In his speech, the sponsor highlighted all of the things the bill intended to achieve. It is clear to anyone who heard the speech that this is about social engineering at significant cost to the taxpayer. The bill would drive up costs to taxpayers to try to achieve some social engineering goals that the Liberal government suggests may be reasonable objectives.
The best response we should have when businesses are contracting with the federal government is to ensure that they understand what the rules are, ensuring Canadian taxpayers get the best value for money.
Then of course the proponent referred to Ontario, of all places, as being the role model of these community benefit agreements. A Liberal government in the province of Ontario has mismanaged the economy so much and has driven that province into such debt that today it has the highest sub-federal cost, the highest sub-federal debt not only within Canada, not only within North America, but in the entire world. Is that a role model we should be following? Absolutely not.
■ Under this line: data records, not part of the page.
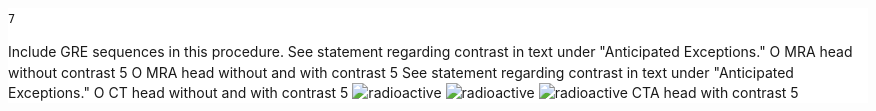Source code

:     7
   </td>
   <td valign="top">
    Include GRE sequences in this procedure. See statement regarding contrast in text under "Anticipated Exceptions."
   </td>
   <td class="Center" valign="top">
    O
   </td>
  </tr>
  <tr>
   <td valign="top">
    MRA head without contrast
   </td>
   <td class="Center" valign="top">
    5
   </td>
   <td valign="top">
   </td>
   <td class="Center" valign="top">
    O
   </td>
  </tr>
  <tr>
   <td valign="top">
    MRA head without and with contrast
   </td>
   <td class="Center" valign="top">
    5
   </td>
   <td valign="top">
    See statement regarding contrast in text under "Anticipated Exceptions."
   </td>
   <td class="Center" valign="top">
    O
   </td>
  </tr>
  <tr>
   <td valign="top">
    CT head without and with contrast
   </td>
   <td class="Center" valign="top">
    5
   </td>
   <td valign="top">
   </td>
   <td class="Center" valign="top">
    <img alt="radioactive" src="http://guideline.gov/images/image_radioactive.gif"/>
    <img alt="radioactive" src="http://guideline.gov/images/image_radioactive.gif"/>
    <img alt="radioactive" src="http://guideline.gov/images/image_radioactive.gif"/>
   </td>
  </tr>
  <tr>
   <td valign="top">
    CTA head with contrast
   </td>
   <td class="Center" valign="top">
    5
   </td>
   <td valign="top">
   </td>
   <td class="Center" valign="top">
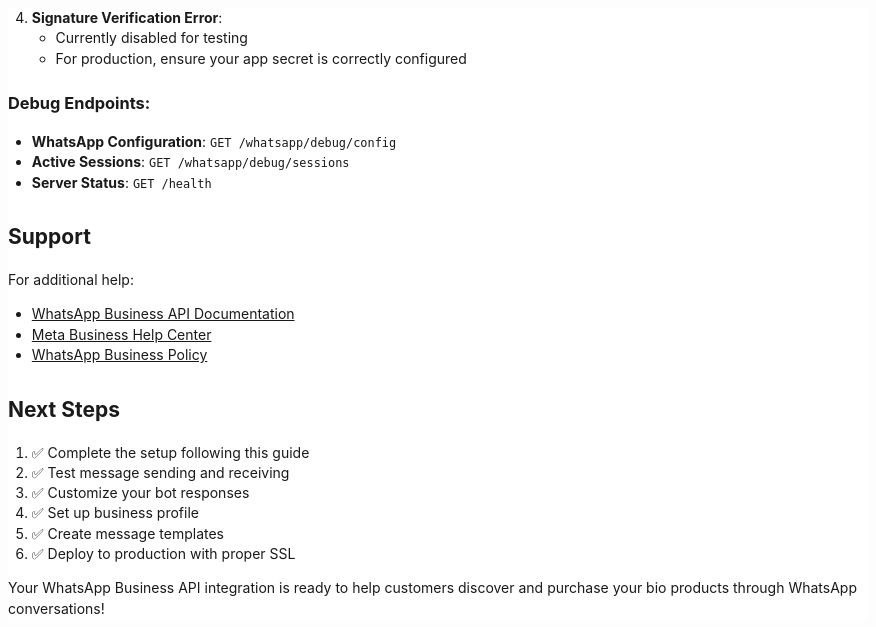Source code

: 4. **Signature Verification Error**:
   - Currently disabled for testing
   - For production, ensure your app secret is correctly configured

### Debug Endpoints:

- **WhatsApp Configuration**: `GET /whatsapp/debug/config`
- **Active Sessions**: `GET /whatsapp/debug/sessions`
- **Server Status**: `GET /health`

## Support

For additional help:
- [WhatsApp Business API Documentation](https://developers.facebook.com/docs/whatsapp)
- [Meta Business Help Center](https://business.facebook.com/help)
- [WhatsApp Business Policy](https://www.whatsapp.com/legal/business-policy)

## Next Steps

1. ✅ Complete the setup following this guide
2. ✅ Test message sending and receiving
3. ✅ Customize your bot responses
4. ✅ Set up business profile
5. ✅ Create message templates
6. ✅ Deploy to production with proper SSL

Your WhatsApp Business API integration is ready to help customers discover and purchase your bio products through WhatsApp conversations! 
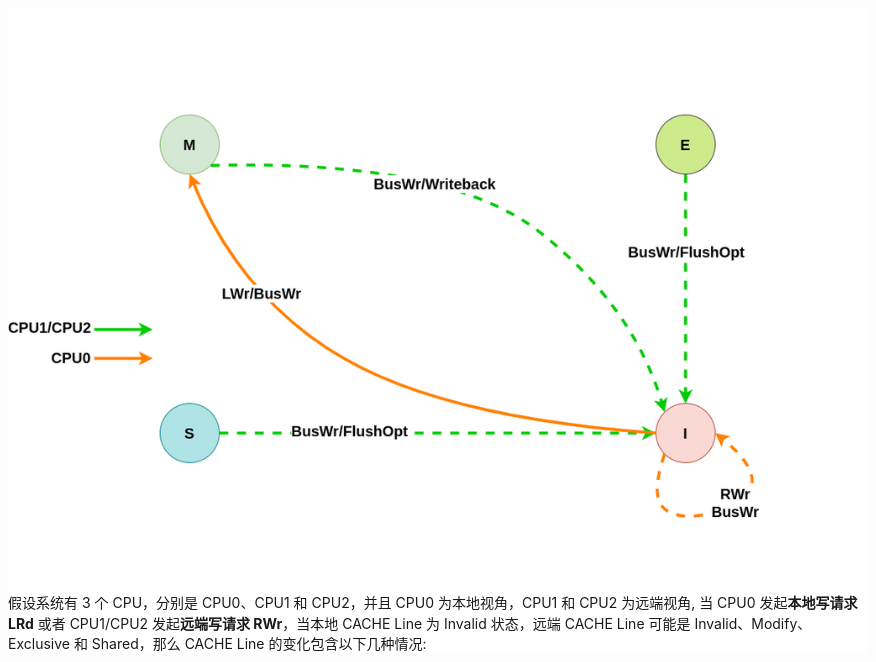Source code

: ![](/assets/PDB/HK/TH002472.png)

假设系统有 3 个 CPU，分别是 CPU0、CPU1 和 CPU2，并且 CPU0 为本地视角，CPU1 和 CPU2 为远端视角, 当 CPU0 发起**本地写请求 LRd** 或者 CPU1/CPU2 发起**远端写请求 RWr**，当本地 CACHE Line 为 Invalid 状态，远端 CACHE Line 可能是 Invalid、Modify、Exclusive 和 Shared，那么 CACHE Line 的变化包含以下几种情况:
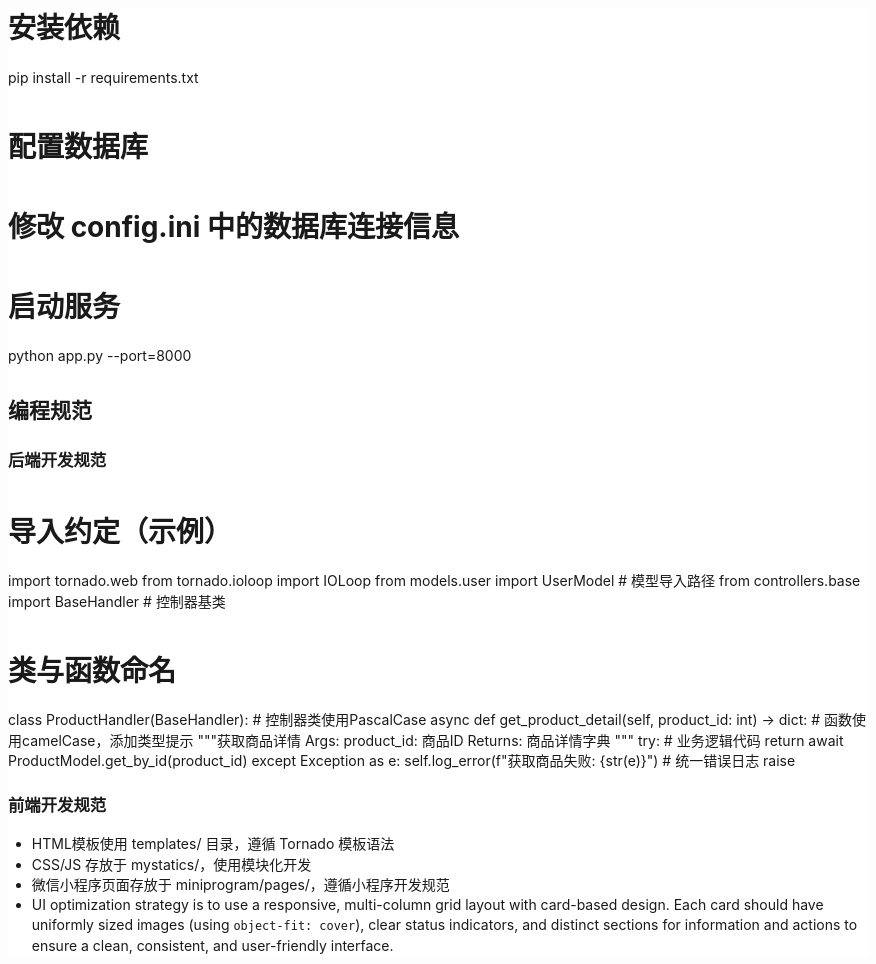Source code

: # 安装依赖
pip install -r requirements.txt

# 配置数据库
# 修改 config.ini 中的数据库连接信息

# 启动服务
python app.py --port=8000


## 编程规范

### 后端开发规范

# 导入约定（示例）
import tornado.web
from tornado.ioloop import IOLoop
from models.user import UserModel  # 模型导入路径
from controllers.base import BaseHandler  # 控制器基类

# 类与函数命名
class ProductHandler(BaseHandler):  # 控制器类使用PascalCase
    async def get_product_detail(self, product_id: int) -> dict:  # 函数使用camelCase，添加类型提示
        """获取商品详情
        Args:
            product_id: 商品ID
        Returns:
            商品详情字典
        """
        try:
            # 业务逻辑代码
            return await ProductModel.get_by_id(product_id)
        except Exception as e:
            self.log_error(f"获取商品失败: {str(e)}")  # 统一错误日志
            raise

### 前端开发规范
- HTML模板使用 templates/ 目录，遵循 Tornado 模板语法
- CSS/JS 存放于 mystatics/，使用模块化开发
- 微信小程序页面存放于 miniprogram/pages/，遵循小程序开发规范
- UI optimization strategy is to use a responsive, multi-column grid layout with card-based design. Each card should have uniformly sized images (using `object-fit: cover`), clear status indicators, and distinct sections for information and actions to ensure a clean, consistent, and user-friendly interface.
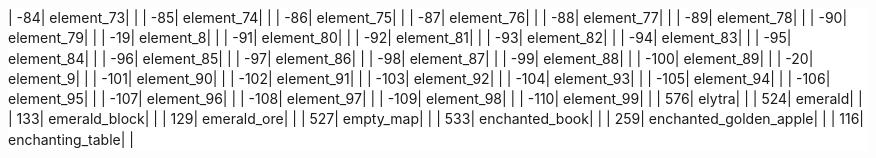 | -84| element_73|  |
| -85| element_74|  |
| -86| element_75|  |
| -87| element_76|  |
| -88| element_77|  |
| -89| element_78|  |
| -90| element_79|  |
| -19| element_8|  |
| -91| element_80|  |
| -92| element_81|  |
| -93| element_82|  |
| -94| element_83|  |
| -95| element_84|  |
| -96| element_85|  |
| -97| element_86|  |
| -98| element_87|  |
| -99| element_88|  |
| -100| element_89|  |
| -20| element_9|  |
| -101| element_90|  |
| -102| element_91|  |
| -103| element_92|  |
| -104| element_93|  |
| -105| element_94|  |
| -106| element_95|  |
| -107| element_96|  |
| -108| element_97|  |
| -109| element_98|  |
| -110| element_99|  |
| 576| elytra|  |
| 524| emerald|  |
| 133| emerald_block|  |
| 129| emerald_ore|  |
| 527| empty_map|  |
| 533| enchanted_book|  |
| 259| enchanted_golden_apple|  |
| 116| enchanting_table|  |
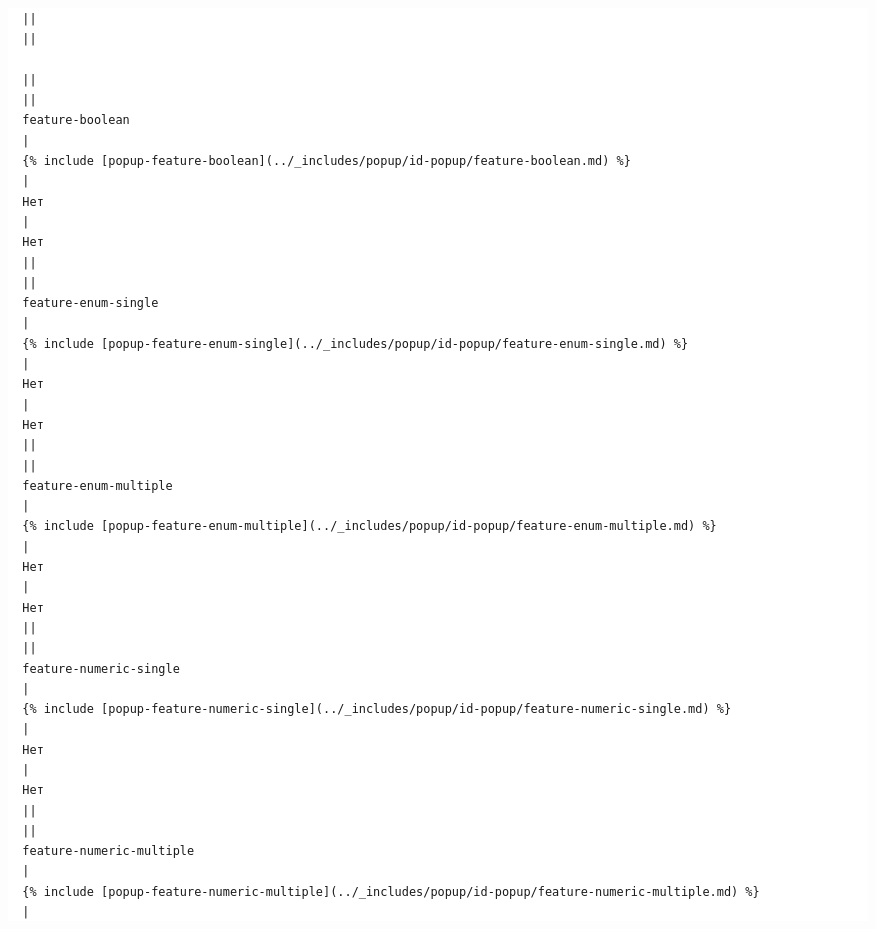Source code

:      ||
      ||
      
      ||
      ||
      feature-boolean
      |
      {% include [popup-feature-boolean](../_includes/popup/id-popup/feature-boolean.md) %}
      |
      Нет
      |
      Нет
      ||
      ||
      feature-enum-single
      |
      {% include [popup-feature-enum-single](../_includes/popup/id-popup/feature-enum-single.md) %}
      |
      Нет
      |
      Нет
      ||
      ||
      feature-enum-multiple
      |
      {% include [popup-feature-enum-multiple](../_includes/popup/id-popup/feature-enum-multiple.md) %}
      |
      Нет
      |
      Нет
      ||
      ||
      feature-numeric-single
      |
      {% include [popup-feature-numeric-single](../_includes/popup/id-popup/feature-numeric-single.md) %}
      |
      Нет
      |
      Нет
      ||
      ||
      feature-numeric-multiple
      |
      {% include [popup-feature-numeric-multiple](../_includes/popup/id-popup/feature-numeric-multiple.md) %}
      |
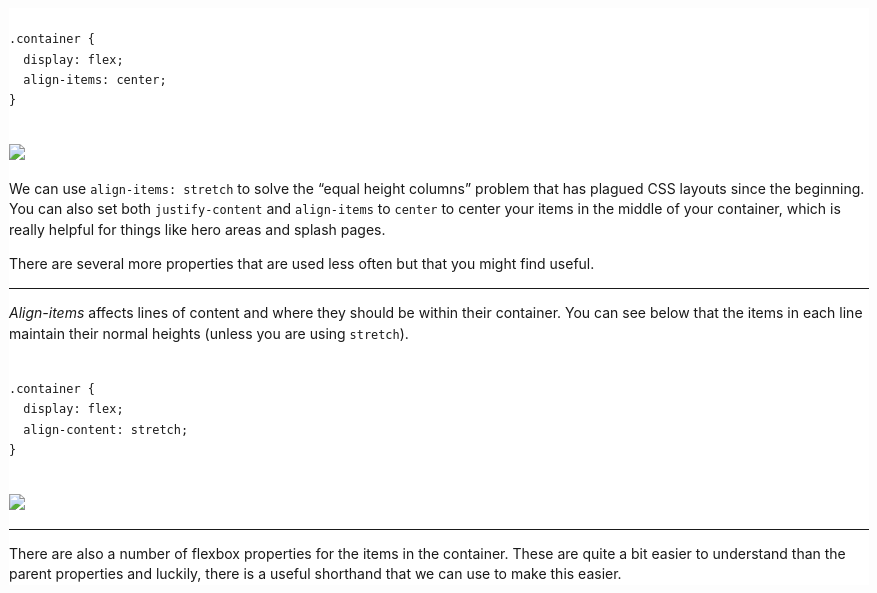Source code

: <pre>
<code>
<span class="nc">.container</span> <span class="p">{</span>
  <span class="nl">display</span><span class="p">:</span> <span class="n">flex</span><span class="p">;</span>
  <span class="nl">align-items</span><span class="p">:</span> <span class="nb">center</span><span class="p">;</span>
<span class="p">}</span>
</code>
</pre>

![](https://images.thoughtbot.com/cp-design-for-the-web/SOtxyVsFR5uFGQAps9wW_layout-align-content.png)

We can use `align-items: stretch`
to solve the “equal height columns” problem
that has plagued CSS layouts
since the beginning.
You can also set both `justify-content`
and `align-items` to `center`
to center your items
in the middle of your container,
which is really helpful for things
like hero areas and splash pages.

There are several more properties
that are used less often but
that you might find useful.

* * *

*Align-items* affects lines of content
and where they should be
within their container.
You can see below
that the items in each line
maintain their normal heights
(unless you are using `stretch`).

<pre>
<code>
<span class="nc">.container</span> <span class="p">{</span>
  <span class="nl">display</span><span class="p">:</span> <span class="n">flex</span><span class="p">;</span>
  <span class="nl">align-content</span><span class="p">:</span> <span class="n">stretch</span><span class="p">;</span>
<span class="p">}</span>
</code>
</pre>

![](https://images.thoughtbot.com/cp-design-for-the-web/9IoOcGARiqjCjtCGARkw_layout-align-items.png)

* * *

There are also a number
of flexbox properties
for the items in the container.
These are quite a bit
easier to understand
than the parent properties
and luckily,
there is a useful shorthand
that we can use to make this easier.
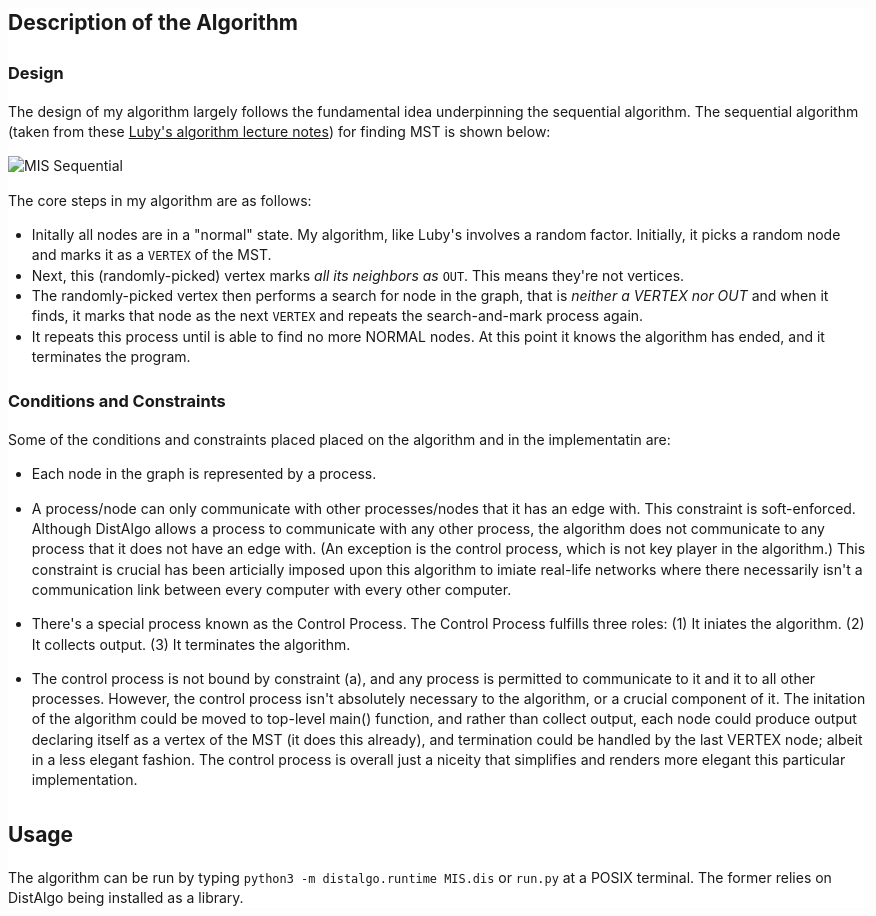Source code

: Description of the Algorithm
----------------------------
### Design

The design of my algorithm largely follows the fundamental idea underpinning the sequential algorithm. The sequential algorithm (taken from these [Luby's algorithm lecture notes](http://www.cc.gatech.edu/~vigoda/RandAlgs/MIS.pdf)) for finding MST is shown below:

![MIS Sequential](https://raw.github.com/arjungmenon/Distributed-Graph-Algorithms/master/Maximal-Independent-Set/MIS-sequential.png)

The core steps in my algorithm are as follows:

* Initally all nodes are in a "normal" state. My algorithm, like Luby's involves a random factor. Initially, it picks a random node and marks it as a `VERTEX` of the MST.
* Next, this (randomly-picked) vertex marks _all its neighbors as_ `OUT`. This means they're not vertices.
* The randomly-picked vertex then performs a search for node in the graph, that is _neither a VERTEX nor OUT_ and when it finds, it marks that node as the next `VERTEX` and repeats the search-and-mark process again.
* It repeats this process until is able to find no more NORMAL nodes. At this point it knows the algorithm has ended, and it terminates the program.

### Conditions and Constraints
Some of the conditions and constraints placed placed on the algorithm and in the implementatin are:

 -  Each node in the graph is represented by a process.

 -  A process/node can only communicate with other processes/nodes 
    that it has an edge with. This constraint is soft-enforced.
    Although DistAlgo allows a process to communicate with any 
    other process, the algorithm does not communicate to any process 
    that it does not have an edge with. (An exception is the control 
    process, which is not key player in the algorithm.) This constraint 
    is crucial has been articially imposed upon this algorithm to imiate 
    real-life networks where there necessarily isn't a communication link 
    between every computer with every other computer.

 -  There's a special process known as the Control Process. The 
    Control Process fulfills three roles: (1) It iniates the algorithm.
    (2) It collects output. (3) It terminates the algorithm.

 -  The control process is not bound by constraint (a), and any process is 
    permitted to communicate to it and it to all other processes. However, 
    the control process isn't absolutely necessary to the algorithm, or a 
    crucial component of it. The initation of the algorithm could be moved to 
    top-level main() function, and rather than collect output, each node could 
    produce output declaring itself as a vertex of the MST (it does this already), 
    and termination could be handled by the last VERTEX node; albeit in a less
    elegant fashion. The control process is overall just a niceity that simplifies 
    and renders more elegant this particular implementation.

Usage
-----
The algorithm can be run by typing `python3 -m distalgo.runtime MIS.dis` or `run.py` at a POSIX terminal. The former relies on DistAlgo being installed as a library.
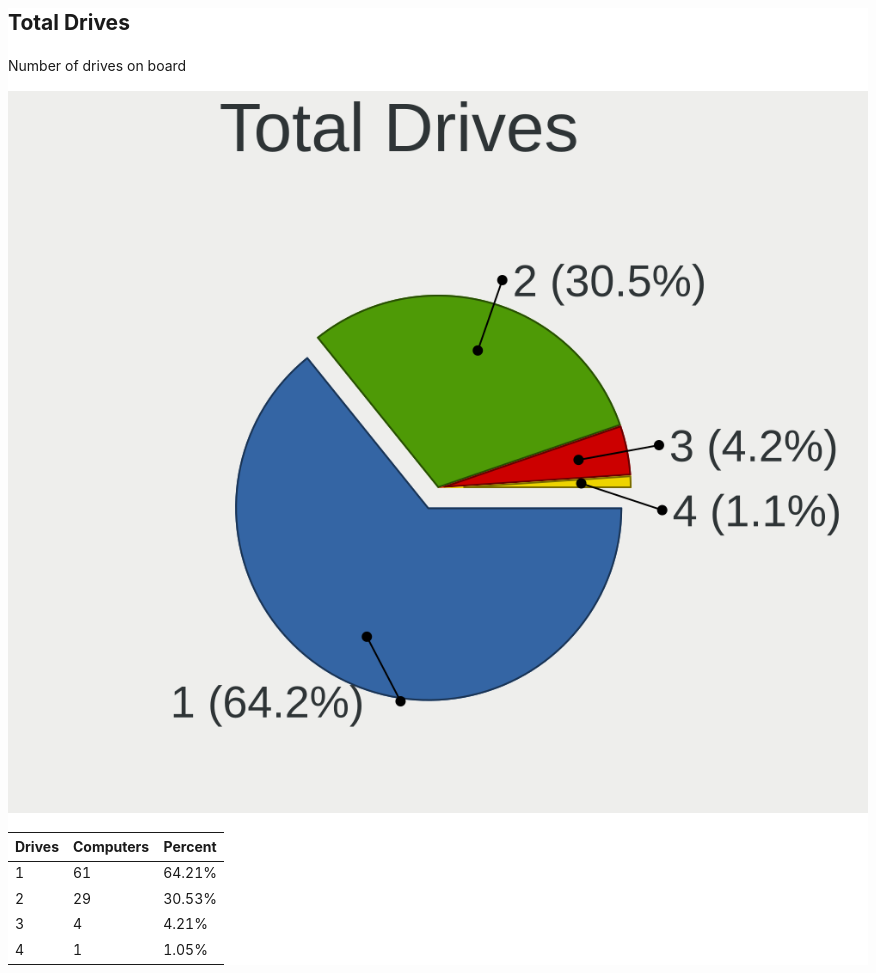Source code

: Total Drives
------------

Number of drives on board

![Total Drives](./All/images/pie_chart/node_total_drives.svg)


| Drives | Computers | Percent |
|--------|-----------|---------|
| 1      | 61        | 64.21%  |
| 2      | 29        | 30.53%  |
| 3      | 4         | 4.21%   |
| 4      | 1         | 1.05%   |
No one should be surprised that the bill is coming from the Liberal side of the House. We can also be certain that Liberals' will find new ways of increasing costs to taxpayers, interfering with the private sector, and clearly giving themselves more and more power over time. On that basis alone we should reject the bill.
I ask the Liberal government, the Liberal members of the House, the NDP members who have highlighted significant shortcomings of the bill, to reconsider their support of the bill, let business do what it does best, which is provide contracts, services, products of the very best quality and at the very best price. By doing so, we would be serving the taxpayers of our country.